The exact theory behind eliminating the random factor eludes me, but several smart people found a way and it's supposedly correct.

It is fairly basic and necessary to pull off the attack (i.e. because this is being done over a network). Let's simplify things and suppose that the comparison is performed bit-by-bit rather than byte-by-byte; we want to determine if a particular bit is a 0 or a 1. We'll take 1000 measurements when the bit is a 0, and 1000 when it is a 1, and then take the average of the delays in each case. Invoking the law of large numbers, we can conclude that despite random noise, the average of a large number of samples should tend towards the expected value -- effectively, the noise will be removed (or more precisely, the average value of the noise will be added to both the 0 measurement and the 1 measurement, which is no different than just having a slower computer on the other end).

Now, for this to work properly, you need a large enough number of samples. The larger the range of random delays, the larger the number of samples will have to be. This creates a fairly typical security trade-off: too large of a range, and your users will be angry because they have to wait too long to log in, and too small of a range means that attackers have an easy time cracking passwords.

A better solution is to have a constant delay for every password check, regardless of whether the password is correct.

Re:Why the fuzz?

[maxume]

The sarcastic answer is development.

Re:OpenID

[something_wicked_thi]

I suddenly wish I hadn't posted in this thread so I could mod up you to offset that troll mod someone lacking a sense of humor gave you.

Seriously?

[FranTaylor]

Are you serious?

In the course of an entire web session's worth of CPU consumption, you are worried about the time taken to compare password characters? Any modern optimized processor should require one clock cycle per character.
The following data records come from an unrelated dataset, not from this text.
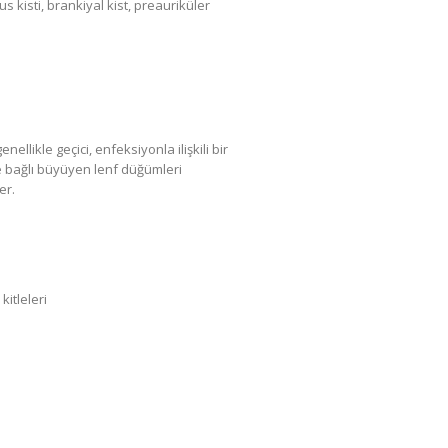
 kisti, brankiyal kist, preauriküler
likle geçici, enfeksiyonla ilişkili bir
e bağlı büyüyen lenf düğümleri
er.
kitleleri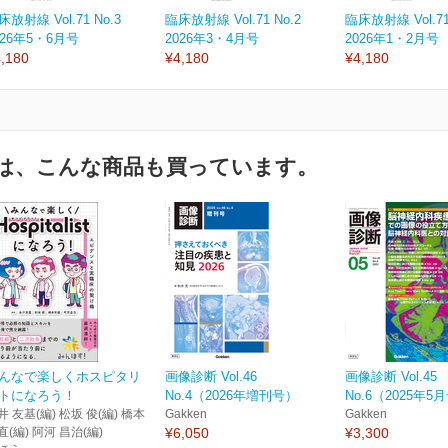
床放射線 Vol.71 No.3
臨床放射線 Vol.71 No.2
臨床放射線 Vol.71
026年5・6月号
2026年3・4月号
2026年1・2月号
,180
¥4,180
¥4,180
は、こんな商品も買っています。
んなで楽しくホスピタリ
画像診断 Vol.46
画像診断 Vol.45
トになろう！
No.4（2026年増刊号）
No.6（2025年5
井 友基(編) 松坂 俊(編) 橋本
Gakken
Gakken
直(編) 阿河 昌治(編)
¥6,050
¥3,300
Do you actually profile your code or do you just make funny noises? Or maybe you're running your web server on a Commodore 64?

Re:Seriously?

[disambiguated]

Compiler-optimized code on a 64 bit machine compares 8-bit characters 8 at a time. This guy is trying to force a context switch (upwards of thousands of instructions) to save 4 or 5 instructions. It doesn't save CPU (because of the context switch), it increases the latency, it's harder to code, and may be still vulnerable! sweet.

Re:Add a random delay

[XanC]

No, the signal is the amount of time it takes to do the password comparison, and the noise is the random amount of time on top of it.

To circumvent: try each password 100 times. It'll become clear what the actual time to compare the password is.

Re:Add a random delay

[Eternauta3k]

the amount of delay caused by the password check and the amount of delay randomly added can NOT be differentiated.
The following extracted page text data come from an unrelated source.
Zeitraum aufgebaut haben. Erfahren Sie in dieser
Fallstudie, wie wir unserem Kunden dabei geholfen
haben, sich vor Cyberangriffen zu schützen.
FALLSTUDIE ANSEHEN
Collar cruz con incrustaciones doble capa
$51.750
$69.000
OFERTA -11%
Take a bunch of samples, average them.

For the uninitiated...

[ThoughtMonster]

http://bash.org/?5775

Would you ike to play a game?

[damonlab]

I always thought a big flaw in the movie War Games was that the launch code was figured out one character at a time. Now this happens and flips my world upside down.
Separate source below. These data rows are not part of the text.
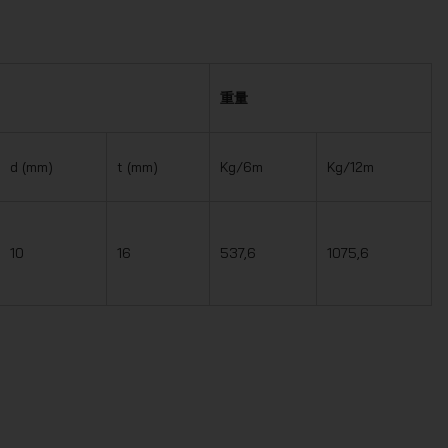
重量
d (mm)
t (mm)
Kg/6m
Kg/12m
10
16
537,6
1075,6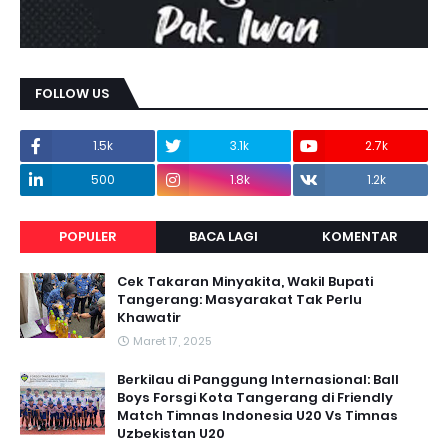
FOLLOW US
1.5k
3.1k
2.7k
500
1.8k
1.2k
POPULER
BACA LAGI
KOMENTAR
Cek Takaran Minyakita, Wakil Bupati
Tangerang: Masyarakat Tak Perlu
Khawatir
Maret 17, 2025
Berkilau di Panggung Internasional: Ball
Boys Forsgi Kota Tangerang di Friendly
Match Timnas Indonesia U20 Vs Timnas
Uzbekistan U20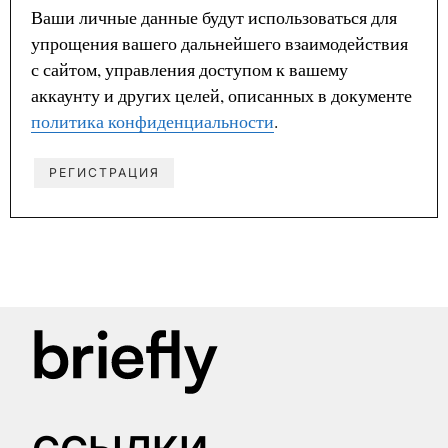
Ваши личные данные будут использоваться для
упрощения вашего дальнейшего взаимодействия
с сайтом, управления доступом к вашему
аккаунту и других целей, описанных в документе
политика конфиденциальности
.
РЕГИСТРАЦИЯ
So a secure comparison algorithm would be..

[droidix55]

Say you have two hashes

1. break each into an array of integers, create a result array with the same size
2. XOR the two arrays containing the hashes into the result array
3. OR all of the ints in the result array together
4. if the result is 0 then the authentication is successful

Would that work?

Re:Add a random delay

[clone53421]

GODDAMN. You really ARE that stupid.

We are NOT fucking talking about a SINGLE measurement of time.

We are talking about hundreds - possibly thousands - of "value", plus your random number. Guess what. Your stupid random number averages out to its median over about 1000 attempts. Meanwhile the CONSTANT value remains CONSTANT and as only the RELATIVE position of the values was important, we can compare it to OTHER attempts and determine which was faster REGARDLESS of your stupid random number.

You average it out.

No, I do not expect you to understand that any more than you understood the more helpful (and less insulting) version. You are an idiot.

Re:Answer to brute force attacks

[Ant+P.]

So in your system, I could lock you out of the site simply by doing a bad login on your username three times? Nice.